Small churches dream big with Stillspeaking 2.0 Toolkit
“OMG! I LOVE this!! Thank you!”
“I don’t know who dreamed up this Stillspeaking 2.0 kit but THANK YOU!! We are a tiny rural UCC congregation and we can USE this!”
Two small UCC congregations in Michigan are singing the praises of the Stillspeaking 2.0 Toolkit, released to churches last month, and have big plans for the resource created to help local churches communicate more effectively –– in the media, and in their local communities.
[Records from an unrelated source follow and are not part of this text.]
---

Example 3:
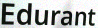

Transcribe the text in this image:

Edurant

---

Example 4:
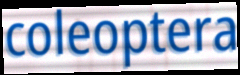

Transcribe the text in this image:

coleoptera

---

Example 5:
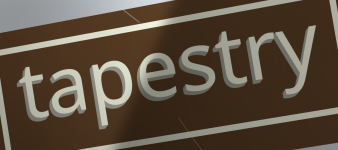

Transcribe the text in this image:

tapestry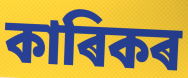
কাৰিকৰ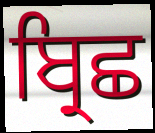
ਬ੍ਰਿਛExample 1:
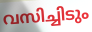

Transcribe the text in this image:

വസിച്ചിടും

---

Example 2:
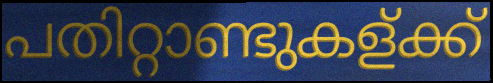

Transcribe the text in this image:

പതിറ്റാണ്ടുകള്ക്ക്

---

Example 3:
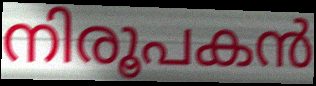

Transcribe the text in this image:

നിരൂപകൻ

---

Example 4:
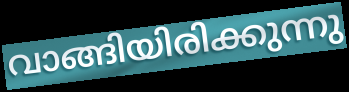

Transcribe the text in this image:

വാങ്ങിയിരിക്കുന്നു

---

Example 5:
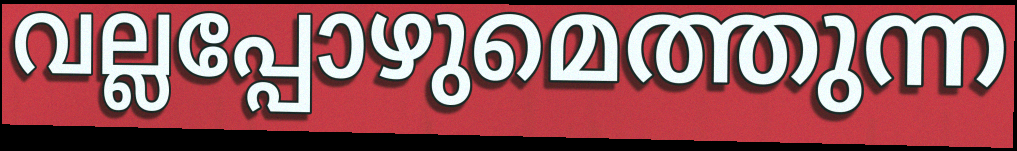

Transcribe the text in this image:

വല്ലപ്പോഴുമെത്തുന്ന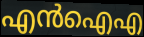
എൻഐഎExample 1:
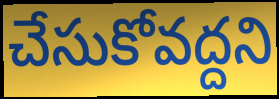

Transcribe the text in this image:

చేసుకోవద్దని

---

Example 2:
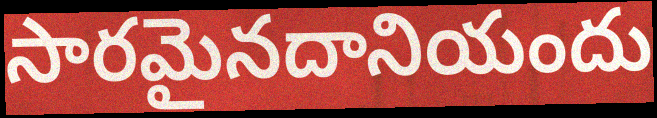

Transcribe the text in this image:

సారమైనదానియందు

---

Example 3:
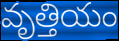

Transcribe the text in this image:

వృత్తియం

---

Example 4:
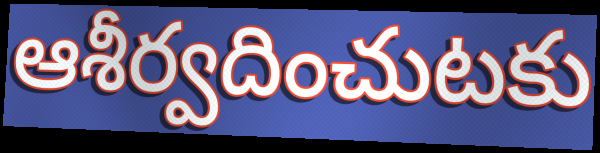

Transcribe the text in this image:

ఆశీర్వదించుటకు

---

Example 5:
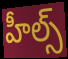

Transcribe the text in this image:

హీల్స్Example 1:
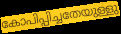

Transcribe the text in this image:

കോപിപ്പിച്ചതേയുള്ളു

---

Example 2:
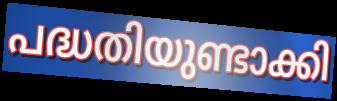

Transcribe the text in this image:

പദ്ധതിയുണ്ടാക്കി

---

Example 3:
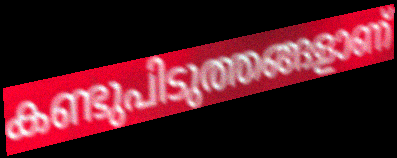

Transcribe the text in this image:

കണ്ടുപിടുത്തങ്ങളാണ്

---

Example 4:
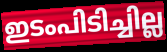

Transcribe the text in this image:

ഇടംപിടിച്ചില്ല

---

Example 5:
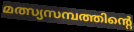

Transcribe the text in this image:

മത്സ്യസമ്പത്തിന്റെ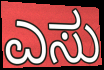
ಎಸು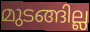
മുടങ്ങില്ല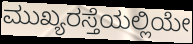
ಮುಖ್ಯರಸ್ತೆಯಲ್ಲಿಯೇ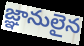
జ్ఞానులైనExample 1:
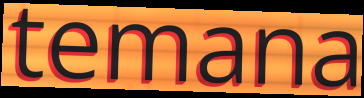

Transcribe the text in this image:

temana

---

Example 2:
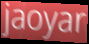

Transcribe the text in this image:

jaoyar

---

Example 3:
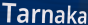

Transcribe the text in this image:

Tarnaka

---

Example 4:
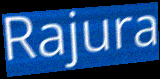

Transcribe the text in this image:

Rajura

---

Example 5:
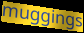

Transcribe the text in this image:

muggingsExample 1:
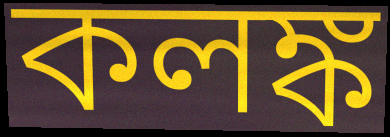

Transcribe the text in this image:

কলঙ্ক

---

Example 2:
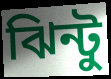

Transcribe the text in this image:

ঝিন্টু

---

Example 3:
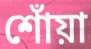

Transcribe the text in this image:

শোঁয়া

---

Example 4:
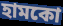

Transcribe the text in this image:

হামকো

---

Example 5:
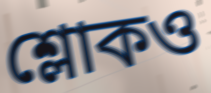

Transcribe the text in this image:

শ্লোকওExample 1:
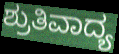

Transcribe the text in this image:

ಶ್ರುತಿವಾದ್ಯ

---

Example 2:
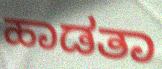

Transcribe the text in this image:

ಹಾಡತಾ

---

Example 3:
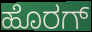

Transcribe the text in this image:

ಹೊರಗ್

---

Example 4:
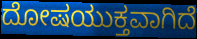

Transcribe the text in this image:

ದೋಷಯುಕ್ತವಾಗಿದೆ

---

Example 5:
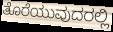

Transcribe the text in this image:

ತೊರೆಯುವುದರಲ್ಲಿ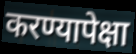
करण्यापेक्षाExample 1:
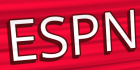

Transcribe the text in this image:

ESPN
“I loved what I’d seen of the Stillspeaking 2.0 Toolkit in the sneak peaks that showed up on Facebook before the actual release, and shared them widely,” said the Rev. Alana Kelley, serving the First Congregational United Church of Christ in St. Clair, Mich. “So when I was made aware of the entire tool kit I was delighted.”
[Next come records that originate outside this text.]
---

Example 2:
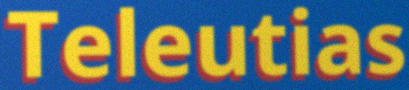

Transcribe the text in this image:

Teleutias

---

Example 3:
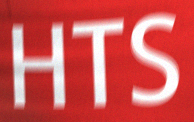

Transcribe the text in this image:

HTS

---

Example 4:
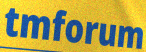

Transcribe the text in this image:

tmforum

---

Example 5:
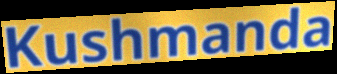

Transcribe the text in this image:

Kushmanda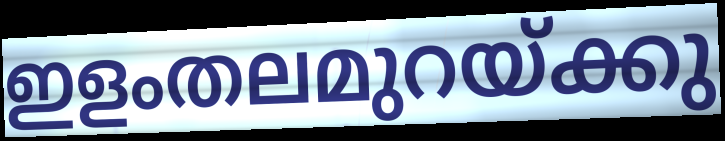
ഇളംതലമുറയ്ക്കു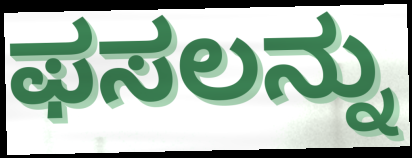
ಫಸಲನ್ನುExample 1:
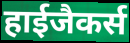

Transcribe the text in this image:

हाईजैकर्स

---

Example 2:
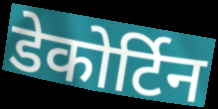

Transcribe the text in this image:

डेकोर्टिन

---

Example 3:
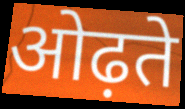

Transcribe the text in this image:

ओढ़ते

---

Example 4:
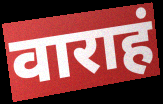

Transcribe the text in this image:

वाराहं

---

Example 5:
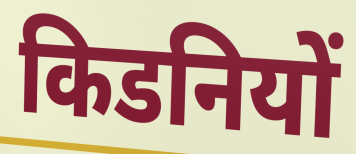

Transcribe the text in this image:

किडनियों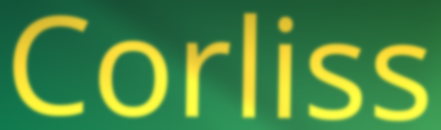
Corliss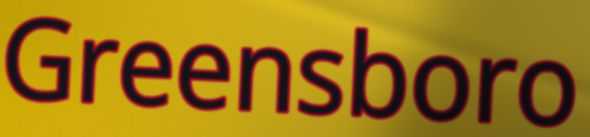
Greensboro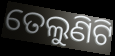
ତେଲୁଣିଟି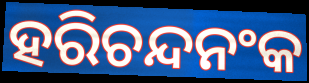
ହରିଚନ୍ଦନଂକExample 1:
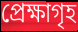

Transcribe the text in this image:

প্ৰেক্ষাগৃহ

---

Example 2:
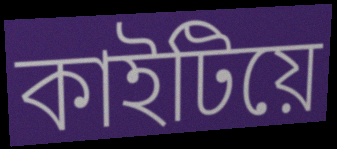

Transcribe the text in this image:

কাইটিয়ে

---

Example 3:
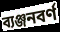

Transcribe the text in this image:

ব্যঞ্জনবৰ্ণ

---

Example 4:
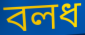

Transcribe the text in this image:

বলধ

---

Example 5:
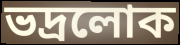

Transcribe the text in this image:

ভদ্ৰলোকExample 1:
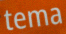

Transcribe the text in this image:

tema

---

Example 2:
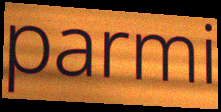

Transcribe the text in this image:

parmi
The toolkit –– which includes directions and suggestions for social media; graphics for social media, print, and other uses; help with creating or upgrading church websites and Facebook pages; updated brand guidelines; and a list of inexpensive or free ways to increase the profile of local churches in their communities –– is available for free download on UCC.org.
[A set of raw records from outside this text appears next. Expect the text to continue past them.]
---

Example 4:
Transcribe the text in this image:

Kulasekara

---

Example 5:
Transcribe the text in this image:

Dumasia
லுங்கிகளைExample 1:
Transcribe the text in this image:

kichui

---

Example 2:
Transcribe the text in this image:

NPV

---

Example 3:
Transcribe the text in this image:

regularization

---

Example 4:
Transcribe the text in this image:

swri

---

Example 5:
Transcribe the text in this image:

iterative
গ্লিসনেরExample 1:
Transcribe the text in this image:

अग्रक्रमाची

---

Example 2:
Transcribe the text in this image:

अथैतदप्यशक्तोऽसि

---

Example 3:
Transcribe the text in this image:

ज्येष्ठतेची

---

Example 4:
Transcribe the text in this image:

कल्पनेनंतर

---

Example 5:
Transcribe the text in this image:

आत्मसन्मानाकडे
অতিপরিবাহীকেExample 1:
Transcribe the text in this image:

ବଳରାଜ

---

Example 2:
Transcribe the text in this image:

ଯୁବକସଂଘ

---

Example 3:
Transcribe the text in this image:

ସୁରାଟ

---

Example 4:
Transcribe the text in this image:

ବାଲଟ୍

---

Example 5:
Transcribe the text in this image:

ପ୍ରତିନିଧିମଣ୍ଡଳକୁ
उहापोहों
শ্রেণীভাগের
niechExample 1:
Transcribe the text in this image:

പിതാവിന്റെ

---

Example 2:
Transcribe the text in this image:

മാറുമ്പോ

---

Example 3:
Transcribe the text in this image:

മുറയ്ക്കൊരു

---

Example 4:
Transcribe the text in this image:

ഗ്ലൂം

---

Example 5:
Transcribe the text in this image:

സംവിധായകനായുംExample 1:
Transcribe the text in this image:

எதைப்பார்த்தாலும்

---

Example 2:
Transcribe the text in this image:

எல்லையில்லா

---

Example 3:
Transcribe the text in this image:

“The church I’m currently serving has begun talking about becoming Extravagantly Welcoming, but even in this, there seem to be people who don’t quite understand that this means accepting everyone,” said Kelley. “The Inclusive Church Core Team at First Congregational will begin a process of educating our own congregation about inclusivity by way of our print and email news, by way of our Sunday Power Point, and on our Facebook page. The Toolkit will be very helpful in that endeavor; but also, the Stillspeaking 2.0 Tool Kit will help us to speak in a concise way to the general population and especially those who encounter us on Facebook, Twitter and other SM platforms.”
Kathy Schuen, who leads a rural church with about 50 members in Constantine, Mich., near the Indiana border, said her busy congregation –– which supports a food pantry, raises the most money of all the area churches in the annual CROP walk, partners with the other two mainlines for VBS every summer, provides holiday meals and presents to 3 area families, “by far the most ‘public’ church presence in our little town” –– will get a lot of mileage out of the resource.
“We find that we can accomplish much more working with the local United Methodist and ELCA Lutheran churches than any of us can by ourselves. Ecumenism is a huge part of my sense of call, said Schuen. “We plan to use the new Stillspeaking Toolkit to create T-shirts, tweak our church’s Facebook page, create new signage and possibly another, smaller custom banner for our ecumenical partners (the two other pastors are jealous of our Be The Church banner). The slogans are also wonderful for our church sign (I was running out of ideas).”
The Stillspeaking 2.0 project, created by denomination’s national office, would not have been possible without the assistance of seven UCC conferences, each of which agreed to help fund the initiative.
The seven conferences –– Central Atlantic, Connecticut, Iowa, Massachusetts, Minnesota, Pacific Northwest, and Southwest –– and their congregations were also involved in a pilot project late last year, using the first social media graphics, or postcards, created, and sharing them on social media outlets and on websites to gauge the interest in the messages, and providing important feedback on how the messages were received and shared.
The Rev. Rich Pleva, Conference Minister, United Church of Christ in Iowa said it was an idea whose time has come. “Any congregation serious about effective communication must use tools appropriate to the cultural context and audience,” said Pleva. “That means there’s a whole plethora of tools and vehicles that we’ve got to learn about and put into play. Many of us (myself included) would prefer that all communication be thoughtful and sober and precise. But people are busy and for many people it takes an arresting sound bite or meme to catch their attention. We cut off our noses to spite our faces if we disdain this functional reality. It’s important that we provide resources for those willing to be pioneers in engaging 21st-century people with a UCC-type message that’s couched in 21st-century idioms.”
“The UCC has something very important to share and to make other people aware of,” Kelley said. “We have never been that squeaky wheel church that gets all the attention, but the tool kit can help us to change that. Our churches often don’t even realize all that the UCC has supported throughout our history and through resolutions passed at General Synod. We are spectacularly exceptional. The new Stillspeaking 2.0 Toolkit will help us to publicize this in a more unified and simple way.”